* Task set
**A)** Answer these about the post on the wedding-cake case:
(i) What post did the author hold at the time of the conversation with the friend?
(ii) Who carried out the new study cited by the Star?
(iii) What share of self-identified Republicans said businesses should be able to choose who they do business with?
**B)** Can you return the part of the post on the wedding-cake case between "The study cited" and "University sociologists has found.", inclusive, copied exactly?

* Selected extract
==========

Confirmation: It Isn’t About Religion

The Indianapolis Star, in one of its increasingly rare forays into what used to be called “news,” reported on a very interesting study investigating popular opinion about the pending Supreme Court case brought by a baker who refused to sell a wedding cake to a gay couple.

As most of you are aware, the baker–routinely described as very pious–has argued that forcing him to sell one of his cakes to a same-sex couples would not only violate his religious liberty, but would amount to “compelled speech.” That is, he argues that civil rights laws requiring him to do business with people he considers immoral are really compelling him to affirm his approval of that immorality.

The free speech argument appears to be a fallback, in case the Supreme Court doesn’t buy the religious liberty one. In any event, most people who are aware of the controversy see the conflict as one pitting respect for “sincere religious belief” against the rights of LGBTQ citizens to be free of discrimination.

As the study found, it really isn’t.

I vividly recall a conversation I had many years ago with a friend I knew to be a truly nice person. He wasn’t a bigot. I was Executive Director of Indiana’s ACLU at the time, and he understood the organization to be a defender of individual liberty and the proposition that the power of government (and popular majorities) to prescribe our behaviors is limited by the Bill of Rights.

He wanted to know why the ACLU didn’t think civil rights laws violated individual liberty.  Doesn’t “freedom” include the freedom to discriminate?

The study cited by the Star confirms the continued salience of his long-ago question.

People who believe businesses should be able to deny services to same-sex couples aren’t necessarily citing religious reasons for discriminating, a new study by Indiana University sociologists has found.

Instead, many simply believe businesses should be able to deny services to whomever they want — even though that violates civil rights laws that protect certain classes of people….

Slightly more than half of those surveyed said they supported a business denying wedding services to a same-sex couple, whether the business cited religious opposition to same-sex marriage or non-religious reasons.

Ninety percent of self-identified Republicans said that businesses should be able to choose who they do business with.

I’ve been in these discussions, and more often than not, people who believe civil rights laws deprive them of their liberty will say something like: “what about those signs that say ‘no shoes, no shirt, no service?” or “the government shouldn’t make the kosher butcher sell ham,” or “what if a Nazi asked the baker for a swastika cake?”

==========

* Entries shown

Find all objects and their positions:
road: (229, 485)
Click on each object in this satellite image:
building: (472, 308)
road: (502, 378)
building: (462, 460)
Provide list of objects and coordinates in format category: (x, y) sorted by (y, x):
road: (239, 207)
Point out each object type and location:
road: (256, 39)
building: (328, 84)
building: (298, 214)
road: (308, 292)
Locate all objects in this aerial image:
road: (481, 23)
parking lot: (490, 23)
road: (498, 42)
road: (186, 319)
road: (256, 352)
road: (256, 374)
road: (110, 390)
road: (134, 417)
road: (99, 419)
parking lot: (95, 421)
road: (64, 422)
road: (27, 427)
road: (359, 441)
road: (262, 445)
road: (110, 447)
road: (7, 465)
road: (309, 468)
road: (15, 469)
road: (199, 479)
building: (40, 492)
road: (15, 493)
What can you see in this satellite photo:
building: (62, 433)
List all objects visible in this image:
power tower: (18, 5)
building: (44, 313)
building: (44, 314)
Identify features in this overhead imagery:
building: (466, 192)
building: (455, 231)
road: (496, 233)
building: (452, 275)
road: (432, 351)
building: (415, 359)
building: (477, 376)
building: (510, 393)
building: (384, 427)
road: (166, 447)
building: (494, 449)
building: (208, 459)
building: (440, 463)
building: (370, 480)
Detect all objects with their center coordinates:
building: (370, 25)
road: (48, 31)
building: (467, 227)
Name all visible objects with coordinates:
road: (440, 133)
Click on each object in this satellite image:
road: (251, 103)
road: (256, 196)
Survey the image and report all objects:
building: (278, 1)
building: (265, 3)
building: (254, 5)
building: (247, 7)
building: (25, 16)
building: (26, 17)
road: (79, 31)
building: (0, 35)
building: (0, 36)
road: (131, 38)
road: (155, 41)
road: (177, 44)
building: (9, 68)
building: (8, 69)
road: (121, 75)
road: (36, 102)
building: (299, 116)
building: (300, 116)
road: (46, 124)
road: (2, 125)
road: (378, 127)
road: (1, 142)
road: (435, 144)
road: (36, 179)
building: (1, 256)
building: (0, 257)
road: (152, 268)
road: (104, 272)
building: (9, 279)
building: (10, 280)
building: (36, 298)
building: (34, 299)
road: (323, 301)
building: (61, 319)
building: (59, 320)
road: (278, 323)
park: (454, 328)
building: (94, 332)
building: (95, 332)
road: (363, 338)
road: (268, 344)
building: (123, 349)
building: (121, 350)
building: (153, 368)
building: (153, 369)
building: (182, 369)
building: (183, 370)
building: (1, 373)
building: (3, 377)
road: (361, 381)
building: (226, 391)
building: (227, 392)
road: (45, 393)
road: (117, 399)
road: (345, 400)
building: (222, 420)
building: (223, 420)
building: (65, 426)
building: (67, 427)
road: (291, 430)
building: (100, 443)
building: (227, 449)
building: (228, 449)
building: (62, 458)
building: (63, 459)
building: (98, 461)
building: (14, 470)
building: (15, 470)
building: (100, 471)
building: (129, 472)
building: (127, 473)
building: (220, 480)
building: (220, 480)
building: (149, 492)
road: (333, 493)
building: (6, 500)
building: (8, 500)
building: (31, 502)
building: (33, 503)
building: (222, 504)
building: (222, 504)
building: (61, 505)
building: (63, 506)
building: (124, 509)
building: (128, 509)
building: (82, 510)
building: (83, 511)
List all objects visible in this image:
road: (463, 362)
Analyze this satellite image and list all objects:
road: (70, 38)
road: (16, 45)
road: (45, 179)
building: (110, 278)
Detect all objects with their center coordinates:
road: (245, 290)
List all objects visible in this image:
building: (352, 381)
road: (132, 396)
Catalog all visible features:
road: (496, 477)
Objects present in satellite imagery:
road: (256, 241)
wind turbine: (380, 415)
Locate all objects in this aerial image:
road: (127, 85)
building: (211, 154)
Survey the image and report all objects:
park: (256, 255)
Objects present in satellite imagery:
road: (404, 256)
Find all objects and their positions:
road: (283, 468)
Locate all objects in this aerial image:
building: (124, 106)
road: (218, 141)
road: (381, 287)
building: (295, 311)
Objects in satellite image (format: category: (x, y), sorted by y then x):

==========

* Exercise responses
**A)**
(i) Executive Director of Indiana's ACLU
(ii) Indiana University sociologists
(iii) Ninety percent

**B)**
The study cited by the Star confirms the continued salience of his long-ago question.

People who believe businesses should be able to deny services to same-sex couples aren’t necessarily citing religious reasons for discriminating, a new study by Indiana University sociologists has found.